“40 000 EUROS POUR UNE BOUTEILLE À L’ÉCRAN ”—
Malgré les interdits de la Loi Evin, beaucoup de producteurs aimeraient boucler le budget de leur film en plaçant un flacon ici ou là.
Une pratique qui peut rapporter des fortunes aux Etats-Unis.
« En France, le ticket d’entrée pour faire apparaître son domaine sur grand écran, que ce soit avec une bouteille présentée à l’image ou l’évocation du nom au cours d’un dialogue, oscille entre 15 000 et 40 000 euros », confie
Eric Touchat, directeur d’Ozco, agence de conseil en communication qui représente bon nombre de prestigieuses
maisons viticoles. « Nous recevons, chaque année, trois ou quatre propositions d’agences de placement produit mais ne donnons pas suite, les montants étant trop importants au regard du rendu incertain ». Et tant mieux, car l’opération, censée permettre au réalisateur de diminuer ou optimiser son budget, est passible de sanctions administratives ! « Dans notre pays, le placement de boissons alcoolisées au cinéma est strictement interdit par le Conseil Supérieur de l’Audiovisuel »,
indique Olivier Poulet, avocat spécialisé. « Par ailleurs, la loi Evin peut amener à considérer que l’apparition d’une bouteille de vin constitue une publicité indirecte, ce qui relève alors de l’infraction. » Olivier Bouthillier, qui dirige Marques & Films, agence destinée à placer des produits ou enseignes à l’écran, reconnaît malgré cela qu’il lui arrive de « faire des propositions », sans préciser les contreparties.

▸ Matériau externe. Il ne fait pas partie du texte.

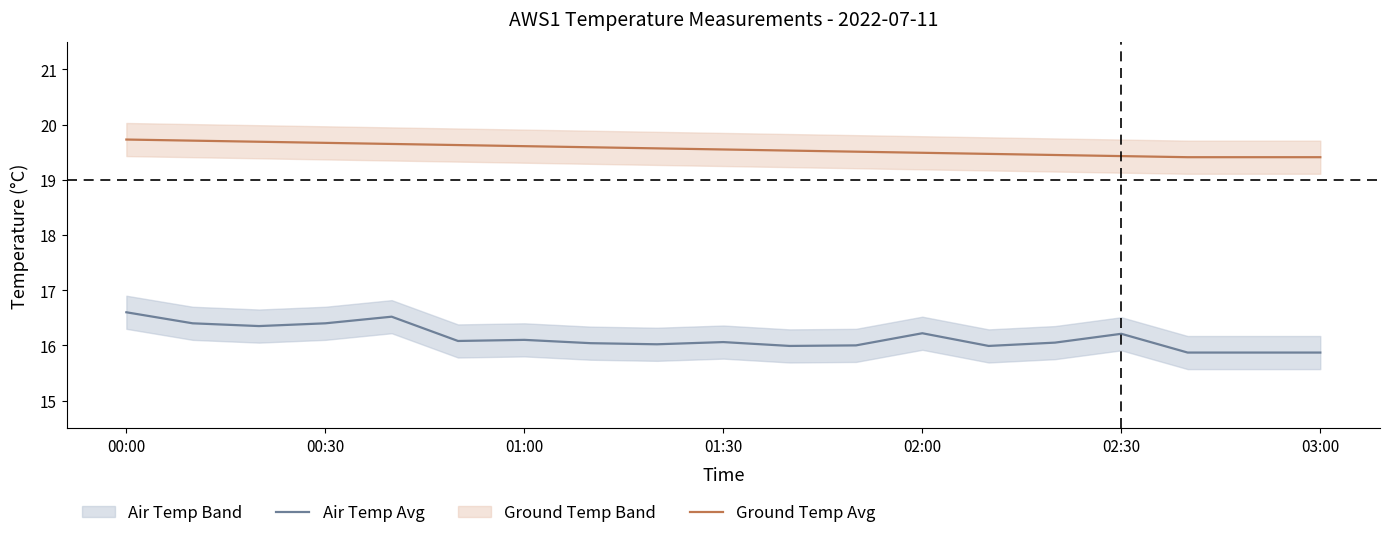

True or false: Air Temp Avg and Ground Temp Avg intersect in this chart.

False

Outre-Atlantique, la grosse machine américaine ne s’embarrasse pas avec toutes ces considérations. « Là-bas, le placement produit rémunéré représente même 3 à 5% des 50 à 200 millions de dollars nécessaires aux grosses productions », décrypte Jean-Patrick Flandé, à la tête d’une autre agence nommée Film Media. « Nombre de contrats sont passés avec des domaines américains, australiens et parfois français ». Le légendaire Château Angelus, implanté à Saint-Emilion (Gironde), s’est ainsi invité dans la saga James Bond, avec Casino Royale en 2006 et 007 Spectre en 2015. « On nous
sollicite aussi pour d’autres tournages », explique Stéphanie de Boüard-Rivoal, directrice générale de l’illustre maison. « Nous procédons alors, la plupart du temps, à un échange marchandise. » Ce qui s’appelle… un bon placement.